Planet der Waffen

Die Vereinten Nationen wollen die Verbreitung von Kleinwaffen besser kontrollieren. Das Unterfangen ist nahezu aussichtslos. von martin schwarz

Ausgerechnet in den USA, ausgerechnet rund um den mit patriotischem Pathos gefeierten amerikanischen Nationalfeiertag, den 4. Juli. Das ist für die National Rifle Association (NRA) einfach zu viel: »Diese Diktaturen, Terrorstaaten und so genannten ›freien‹ Nationen der Welt wollen sich auf unserem Heimatboden treffen, um den Bürgern aller Nationen das Recht auf Selbstverteidigung zu nehmen.« Wayne LaPierre, der Vizepräsident der einflussreichen Lobbyorganisation, protestiert »im Namen aller 90 Millionen sich an Gesetze haltende Waffenbesitzer und aller vier Millionen NRA-Mitglieder« gegen »diesen Angriff auf unser per Verfassung garantiertes Recht, Waffen zu tragen«. Die NRA will das UN-Hauptquartier in New York sogar unter Beschuss nehmen, allerdings nur mit Protestbriefen.

Doch ebenso wie dieser Beschuss höchstens von symbolischer Wirkung ist, werden wohl auch die Empfehlungen und Erkenntnisse der Diplomaten und Experten auf der Konferenz, die die Verbreitung von Kleinwaffen beschränken soll, den Lauf der Dinge nicht beeinflussen können. »Kleinwaffen sind die wahren Massenvernichtungswaffen unserer Zeit«, sagt UN-Generalsekretär Kofi Annan. Etwa 500 000 Menschen sterben jährlich an den Verletzungen, die ihnen durch Schnellfeuergewehre, Pistolen und ähnliches Gerät zugefügt werden. Rund 650 Millionen dieser Waffen gibt es derzeit auf der Welt, davon alleine 100 Millionen Exemplare der legendären Kalaschnikow.
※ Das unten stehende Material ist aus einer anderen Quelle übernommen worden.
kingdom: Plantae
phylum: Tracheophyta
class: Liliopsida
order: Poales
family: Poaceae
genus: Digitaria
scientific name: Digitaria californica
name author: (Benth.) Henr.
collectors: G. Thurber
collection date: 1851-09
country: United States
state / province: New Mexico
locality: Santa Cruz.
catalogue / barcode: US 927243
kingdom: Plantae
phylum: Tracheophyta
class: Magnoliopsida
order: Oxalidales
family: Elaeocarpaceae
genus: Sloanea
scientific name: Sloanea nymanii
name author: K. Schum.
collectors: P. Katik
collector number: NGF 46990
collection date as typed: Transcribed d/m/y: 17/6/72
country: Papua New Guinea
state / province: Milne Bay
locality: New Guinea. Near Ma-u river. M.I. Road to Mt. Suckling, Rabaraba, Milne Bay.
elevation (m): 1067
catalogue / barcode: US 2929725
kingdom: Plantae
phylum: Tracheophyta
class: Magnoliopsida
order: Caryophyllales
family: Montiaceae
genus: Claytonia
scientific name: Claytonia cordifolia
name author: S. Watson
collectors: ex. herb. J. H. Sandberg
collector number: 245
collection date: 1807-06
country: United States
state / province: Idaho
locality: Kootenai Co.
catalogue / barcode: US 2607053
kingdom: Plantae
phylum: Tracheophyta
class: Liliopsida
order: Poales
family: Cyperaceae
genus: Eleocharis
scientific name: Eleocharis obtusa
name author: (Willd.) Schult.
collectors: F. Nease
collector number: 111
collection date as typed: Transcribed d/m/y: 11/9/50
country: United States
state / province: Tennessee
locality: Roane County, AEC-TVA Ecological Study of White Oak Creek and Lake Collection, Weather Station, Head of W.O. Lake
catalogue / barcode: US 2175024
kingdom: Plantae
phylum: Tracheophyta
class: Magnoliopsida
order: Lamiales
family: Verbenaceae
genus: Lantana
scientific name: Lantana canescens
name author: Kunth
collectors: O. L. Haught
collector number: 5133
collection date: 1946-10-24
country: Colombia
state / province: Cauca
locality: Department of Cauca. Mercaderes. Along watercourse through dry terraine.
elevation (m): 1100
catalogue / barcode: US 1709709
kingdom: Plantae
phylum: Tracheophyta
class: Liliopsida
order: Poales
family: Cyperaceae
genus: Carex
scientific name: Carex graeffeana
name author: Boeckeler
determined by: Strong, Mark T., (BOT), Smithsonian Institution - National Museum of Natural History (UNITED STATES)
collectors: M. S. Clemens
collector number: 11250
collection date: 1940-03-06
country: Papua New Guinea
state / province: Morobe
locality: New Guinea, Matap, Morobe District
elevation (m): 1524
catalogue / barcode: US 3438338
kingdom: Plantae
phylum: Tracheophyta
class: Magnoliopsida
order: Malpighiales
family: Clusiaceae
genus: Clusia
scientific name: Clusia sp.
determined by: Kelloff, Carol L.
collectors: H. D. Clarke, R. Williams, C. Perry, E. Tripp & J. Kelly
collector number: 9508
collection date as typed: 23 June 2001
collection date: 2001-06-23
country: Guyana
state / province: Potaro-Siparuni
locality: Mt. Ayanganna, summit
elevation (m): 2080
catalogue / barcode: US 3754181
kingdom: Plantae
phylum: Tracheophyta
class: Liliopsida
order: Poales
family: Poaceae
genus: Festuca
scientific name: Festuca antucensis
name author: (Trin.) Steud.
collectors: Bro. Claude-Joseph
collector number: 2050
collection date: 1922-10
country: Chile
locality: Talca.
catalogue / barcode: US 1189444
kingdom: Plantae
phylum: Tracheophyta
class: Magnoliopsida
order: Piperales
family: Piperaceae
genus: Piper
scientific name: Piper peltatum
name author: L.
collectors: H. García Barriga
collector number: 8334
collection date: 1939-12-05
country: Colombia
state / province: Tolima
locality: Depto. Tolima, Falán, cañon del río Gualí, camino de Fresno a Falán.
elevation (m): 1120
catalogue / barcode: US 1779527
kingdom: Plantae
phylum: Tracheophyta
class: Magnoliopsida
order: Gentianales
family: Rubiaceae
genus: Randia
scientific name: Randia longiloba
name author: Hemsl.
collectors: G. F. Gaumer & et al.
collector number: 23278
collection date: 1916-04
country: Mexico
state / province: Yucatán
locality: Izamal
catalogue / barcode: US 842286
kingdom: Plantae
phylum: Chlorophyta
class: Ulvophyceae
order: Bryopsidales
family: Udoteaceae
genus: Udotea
Das Handelsvolumen liegt jährlich bei 3,2 Milliarden Dollar, Schätzungen zufolge wird ein Viertel des Betrags durch illegalen Waffenhandel erwirtschaftet.

Es sind diese ausufernden Dimensionen, die eine Eindämmung des Problems durch eine Organisation wie die Vereinten Nationen schwierig machten und die Konferenz in New York zum Misserfolg verurteilten. Es ist nicht der erste Versuch, die Kontrollen zu verschärfen. Auf der letzten Kleinwaffenkonferenz im Jahr 2001 hatte man sich auf ein Aktionsprogramm geeinigt, aber die Vereinbarung ist nicht verbindlich und beschränkt sich weitgehend auf staatlichen Waffenbesitz und -handel. Doch das Hauptproblem liegt nach Meinung vieler Experten eher im illegalen und privaten Besitz von Kleinwaffen und im Handel mit ihnen.

Die meisten Kriege in Afrika wären ohne Kleinwaffen eine eher träge Angelegenheit. Diese Waffen sind so billig, dass auch lokale Warlords sie in größeren Mengen erwerben können, und sie sind so leicht und einfach zu bedienen, dass auch die gerne eingesetzten Kindersoldaten mit ihnen umgehen können. Die Warlords und Milizen in Bürgerkriegsgebieten aber können schwerlich von Aktionsprogrammen und Petitionen der Vereinten Nationen zur Räson gebracht werden. Da hilft es auch nichts, dass Kofi Annan, ein Meister der inhaltslosen Inszenierung, auf der Konferenz eine von einer Million Menschen unterzeichnete Petition für schärfere Waffenkontrollen in Empfang nahm. Ansetzen können die Vereinten Nationen höchstens bei den Herstellern. Diese sitzen nicht in Afrika: Russland, die USA, Italien und Deutschland zählen zu den Hauptexporteuren von Kleinwaffen.

Zumindest die Statistik spricht eindeutig für strengere Kontrollen. In Deutschland, wo der Erwerb von Schusswaffen relativ streng reglementiert ist, starben im Jahr 2003 373 Menschen durch Morde, die mit Kleinwaffen verübt wurden. In den USA wurden im gleichen Jahr etwa 30 000 Menschen mit Kleinwaffen getötet, rund 12 000 von ihnen waren Opfer von Morden. Der Rest starb durch unbeabsichtigte Schüsse oder ging in den Freitod. Zumindest amerikanische Waffenbesitzer eliminieren sich also nicht selten selbst. Der Beschuss des UN-Hauptquartiers in New York durch die Anhänger der National Rifle Association dürfte da wohl die harmloseste Aktivität der Lobbyisten sein.